**What to do**
Please go through the material below and swap "common name" for "vernacular name" wherever it occurs, leaving everything else unchanged.

----------------

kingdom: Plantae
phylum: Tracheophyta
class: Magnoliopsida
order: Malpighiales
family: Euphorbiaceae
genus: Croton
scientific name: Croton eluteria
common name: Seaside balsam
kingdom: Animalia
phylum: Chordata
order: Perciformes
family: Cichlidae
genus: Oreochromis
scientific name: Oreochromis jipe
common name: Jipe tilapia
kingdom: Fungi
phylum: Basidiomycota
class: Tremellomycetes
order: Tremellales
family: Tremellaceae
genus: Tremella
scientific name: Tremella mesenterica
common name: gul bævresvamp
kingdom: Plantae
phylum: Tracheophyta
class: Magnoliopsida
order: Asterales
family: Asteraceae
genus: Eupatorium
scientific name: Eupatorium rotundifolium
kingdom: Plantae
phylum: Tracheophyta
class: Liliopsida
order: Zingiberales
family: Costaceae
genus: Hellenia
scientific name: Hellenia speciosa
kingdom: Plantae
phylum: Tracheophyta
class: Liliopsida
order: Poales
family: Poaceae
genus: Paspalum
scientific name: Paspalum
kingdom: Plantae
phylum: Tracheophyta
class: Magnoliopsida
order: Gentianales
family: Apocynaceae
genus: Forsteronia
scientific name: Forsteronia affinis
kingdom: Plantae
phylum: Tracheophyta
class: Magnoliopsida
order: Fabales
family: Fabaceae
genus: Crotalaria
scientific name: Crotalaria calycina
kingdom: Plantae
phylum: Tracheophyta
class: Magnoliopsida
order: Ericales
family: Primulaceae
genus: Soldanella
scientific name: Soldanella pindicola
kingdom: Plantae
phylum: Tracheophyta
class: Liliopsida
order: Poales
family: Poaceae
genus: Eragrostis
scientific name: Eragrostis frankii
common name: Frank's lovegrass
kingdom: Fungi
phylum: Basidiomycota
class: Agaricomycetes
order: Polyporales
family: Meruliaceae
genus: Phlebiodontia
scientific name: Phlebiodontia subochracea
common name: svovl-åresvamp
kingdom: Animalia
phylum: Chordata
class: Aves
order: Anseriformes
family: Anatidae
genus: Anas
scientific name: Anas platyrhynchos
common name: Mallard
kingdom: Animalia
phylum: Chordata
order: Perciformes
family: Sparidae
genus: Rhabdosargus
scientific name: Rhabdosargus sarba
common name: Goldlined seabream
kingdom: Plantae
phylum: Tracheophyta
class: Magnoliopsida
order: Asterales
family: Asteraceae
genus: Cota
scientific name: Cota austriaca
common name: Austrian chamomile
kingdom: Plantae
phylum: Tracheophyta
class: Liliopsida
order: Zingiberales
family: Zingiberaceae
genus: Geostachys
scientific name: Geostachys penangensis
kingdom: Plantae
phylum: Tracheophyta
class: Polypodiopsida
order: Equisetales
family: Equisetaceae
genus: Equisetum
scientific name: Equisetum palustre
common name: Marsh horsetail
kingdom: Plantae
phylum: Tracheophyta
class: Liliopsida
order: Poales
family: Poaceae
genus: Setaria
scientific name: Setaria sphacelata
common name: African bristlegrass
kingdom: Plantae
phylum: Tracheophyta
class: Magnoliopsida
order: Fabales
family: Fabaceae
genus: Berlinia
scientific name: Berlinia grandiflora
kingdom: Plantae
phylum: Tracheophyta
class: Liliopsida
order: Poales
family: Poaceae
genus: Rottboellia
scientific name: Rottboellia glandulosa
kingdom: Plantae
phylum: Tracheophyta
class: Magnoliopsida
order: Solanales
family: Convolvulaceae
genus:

----------------

**Answer**
kingdom: Plantae
phylum: Tracheophyta
class: Magnoliopsida
order: Malpighiales
family: Euphorbiaceae
genus: Croton
scientific name: Croton eluteria
vernacular name: Seaside balsam
kingdom: Animalia
phylum: Chordata
order: Perciformes
family: Cichlidae
genus: Oreochromis
scientific name: Oreochromis jipe
vernacular name: Jipe tilapia
kingdom: Fungi
phylum: Basidiomycota
class: Tremellomycetes
order: Tremellales
family: Tremellaceae
genus: Tremella
scientific name: Tremella mesenterica
vernacular name: gul bævresvamp
kingdom: Plantae
phylum: Tracheophyta
class: Magnoliopsida
order: Asterales
family: Asteraceae
genus: Eupatorium
scientific name: Eupatorium rotundifolium
kingdom: Plantae
phylum: Tracheophyta
class: Liliopsida
order: Zingiberales
family: Costaceae
genus: Hellenia
scientific name: Hellenia speciosa
kingdom: Plantae
phylum: Tracheophyta
class: Liliopsida
order: Poales
family: Poaceae
genus: Paspalum
scientific name: Paspalum
kingdom: Plantae
phylum: Tracheophyta
class: Magnoliopsida
order: Gentianales
family: Apocynaceae
genus: Forsteronia
scientific name: Forsteronia affinis
kingdom: Plantae
phylum: Tracheophyta
class: Magnoliopsida
order: Fabales
family: Fabaceae
genus: Crotalaria
scientific name: Crotalaria calycina
kingdom: Plantae
phylum: Tracheophyta
class: Magnoliopsida
order: Ericales
family: Primulaceae
genus: Soldanella
scientific name: Soldanella pindicola
kingdom: Plantae
phylum: Tracheophyta
class: Liliopsida
order: Poales
family: Poaceae
genus: Eragrostis
scientific name: Eragrostis frankii
vernacular name: Frank's lovegrass
kingdom: Fungi
phylum: Basidiomycota
class: Agaricomycetes
order: Polyporales
family: Meruliaceae
genus: Phlebiodontia
scientific name: Phlebiodontia subochracea
vernacular name: svovl-åresvamp
kingdom: Animalia
phylum: Chordata
class: Aves
order: Anseriformes
family: Anatidae
genus: Anas
scientific name: Anas platyrhynchos
vernacular name: Mallard
kingdom: Animalia
phylum: Chordata
order: Perciformes
family: Sparidae
genus: Rhabdosargus
scientific name: Rhabdosargus sarba
vernacular name: Goldlined seabream
kingdom: Plantae
phylum: Tracheophyta
class: Magnoliopsida
order: Asterales
family: Asteraceae
genus: Cota
scientific name: Cota austriaca
vernacular name: Austrian chamomile
kingdom: Plantae
phylum: Tracheophyta
class: Liliopsida
order: Zingiberales
family: Zingiberaceae
genus: Geostachys
scientific name: Geostachys penangensis
kingdom: Plantae
phylum: Tracheophyta
class: Polypodiopsida
order: Equisetales
family: Equisetaceae
genus: Equisetum
scientific name: Equisetum palustre
vernacular name: Marsh horsetail
kingdom: Plantae
phylum: Tracheophyta
class: Liliopsida
order: Poales
family: Poaceae
genus: Setaria
scientific name: Setaria sphacelata
vernacular name: African bristlegrass
kingdom: Plantae
phylum: Tracheophyta
class: Magnoliopsida
order: Fabales
family: Fabaceae
genus: Berlinia
scientific name: Berlinia grandiflora
kingdom: Plantae
phylum: Tracheophyta
class: Liliopsida
order: Poales
family: Poaceae
genus: Rottboellia
scientific name: Rottboellia glandulosa
kingdom: Plantae
phylum: Tracheophyta
class: Magnoliopsida
order: Solanales
family: Convolvulaceae
genus:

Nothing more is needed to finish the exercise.